[BEGIN Source records]

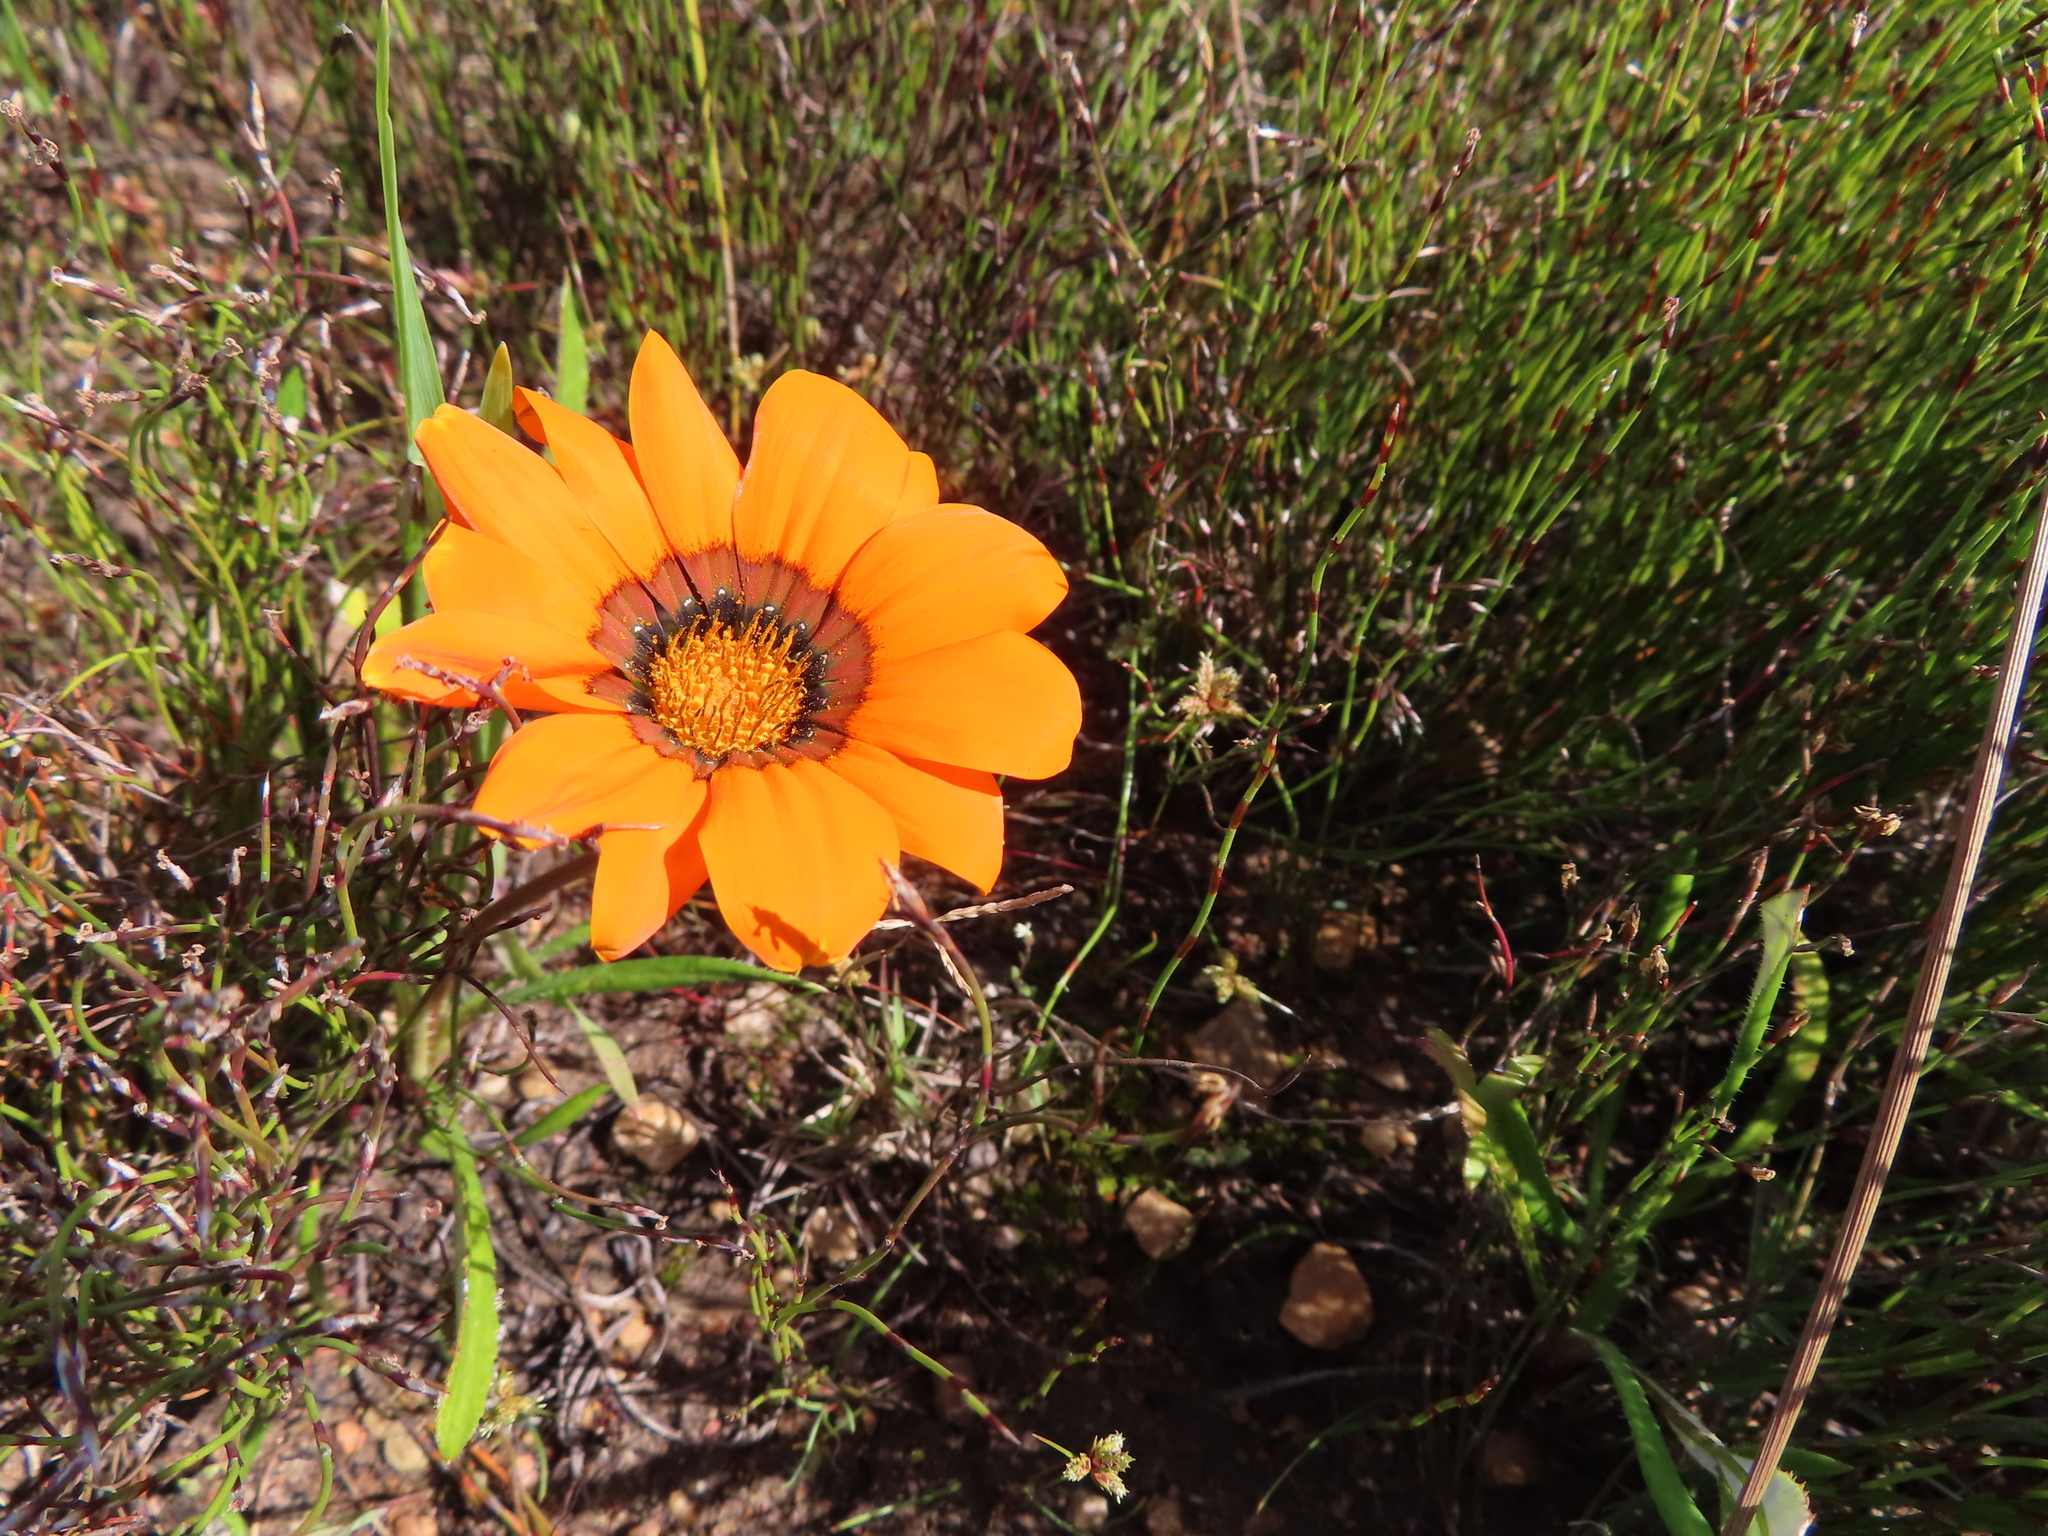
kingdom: Plantae
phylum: Tracheophyta
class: Magnoliopsida
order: Asterales
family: Asteraceae
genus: Gazania
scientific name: Gazania pectinata
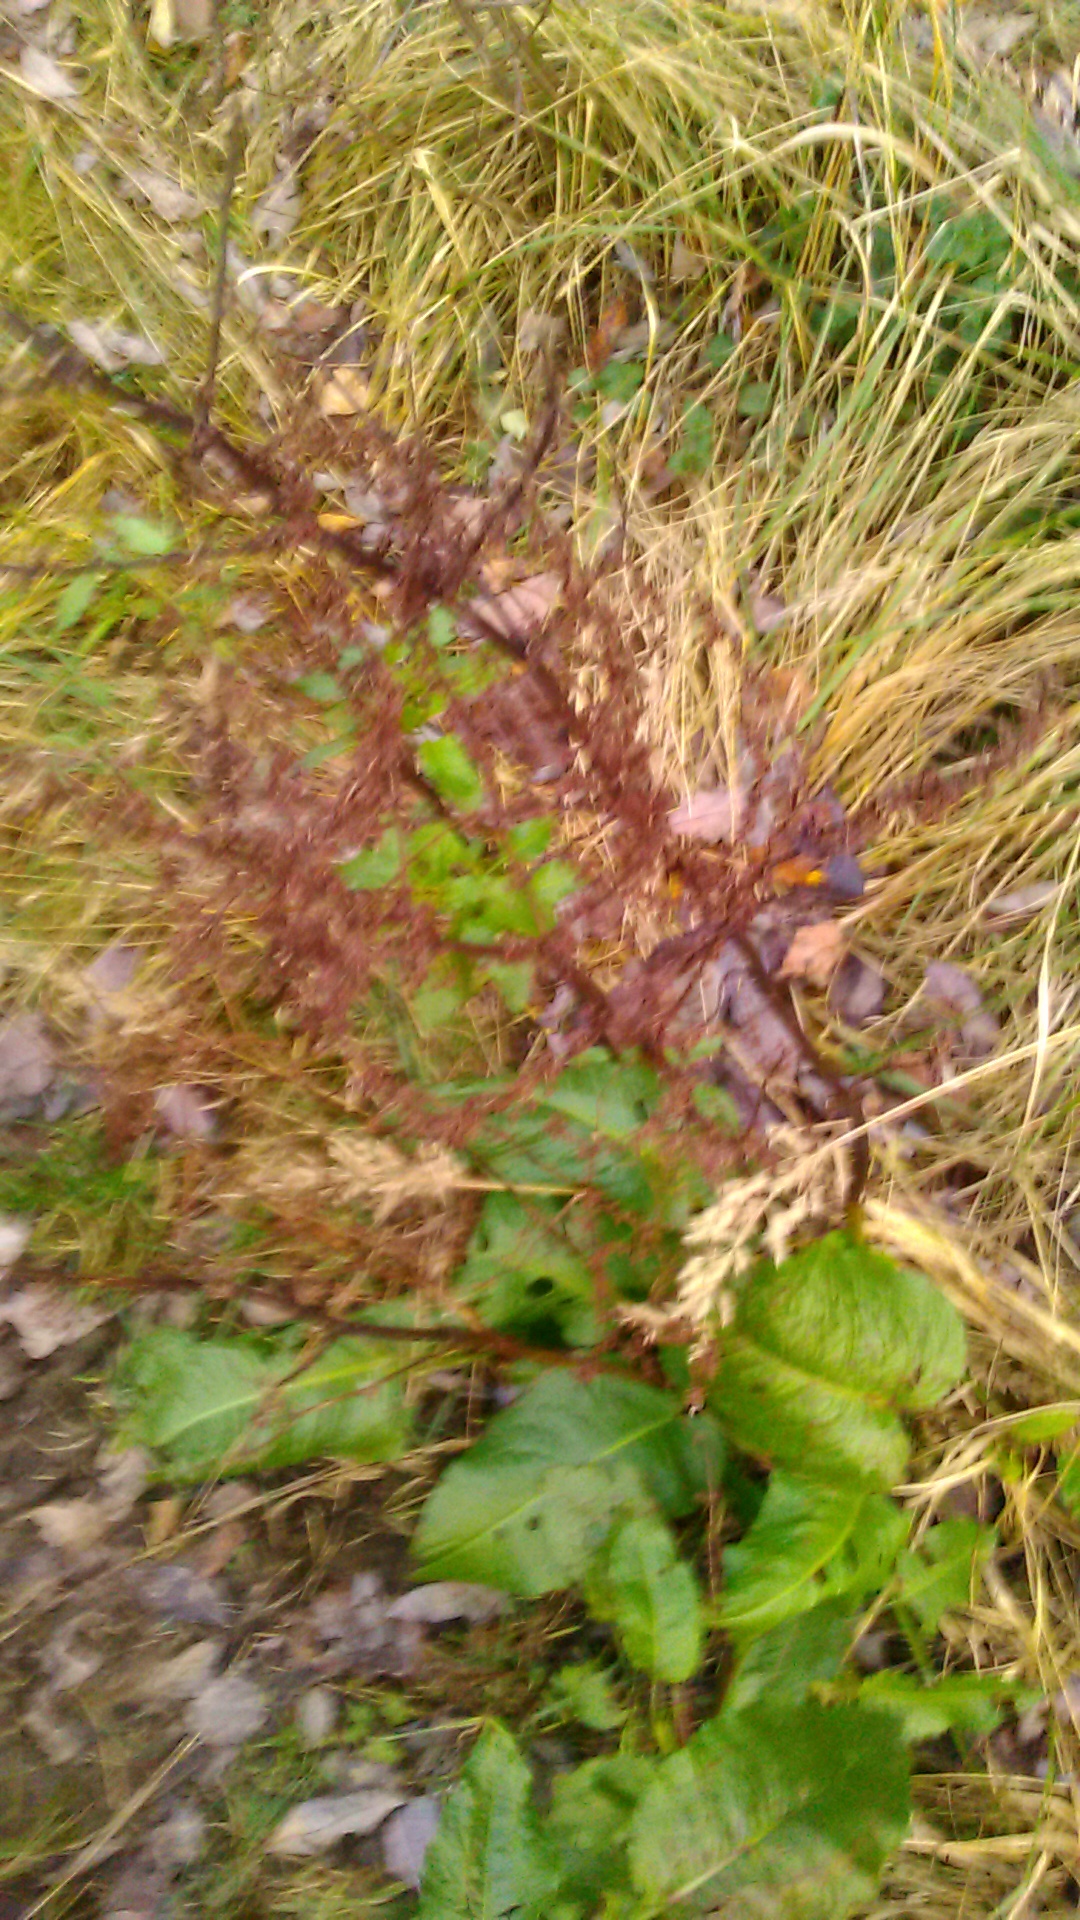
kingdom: Plantae
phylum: Tracheophyta
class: Magnoliopsida
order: Caryophyllales
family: Polygonaceae
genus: Rumex
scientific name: Rumex obtusifolius
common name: Bitter dock
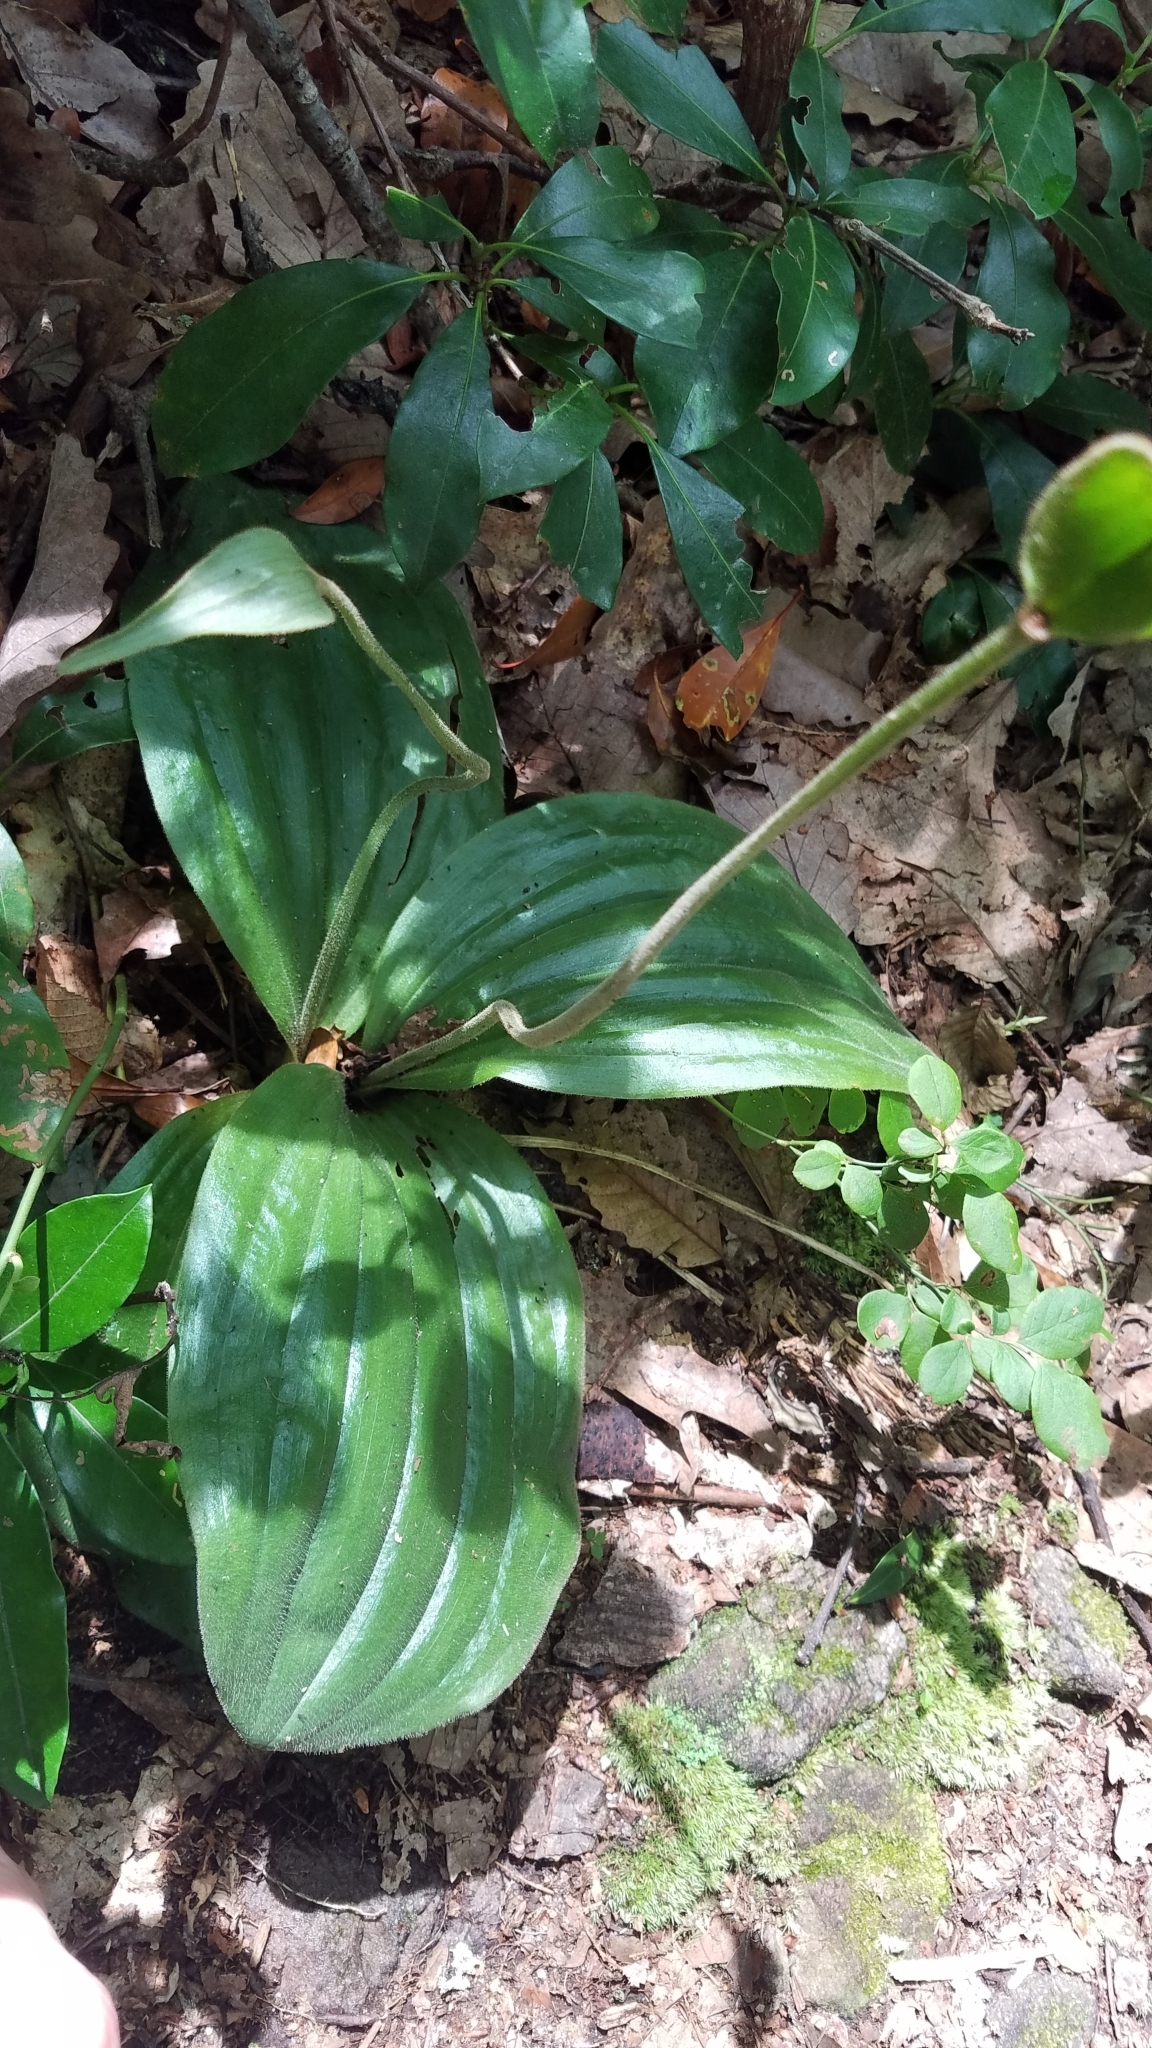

[END Source records]

(Exercise instructions)
Copy every line of the records above word for word, leaving out the pictures.

(The output)
kingdom: Plantae
phylum: Tracheophyta
class: Magnoliopsida
order: Asterales
family: Asteraceae
genus: Gazania
scientific name: Gazania pectinata
kingdom: Plantae
phylum: Tracheophyta
class: Magnoliopsida
order: Caryophyllales
family: Polygonaceae
genus: Rumex
scientific name: Rumex obtusifolius
common name: Bitter dock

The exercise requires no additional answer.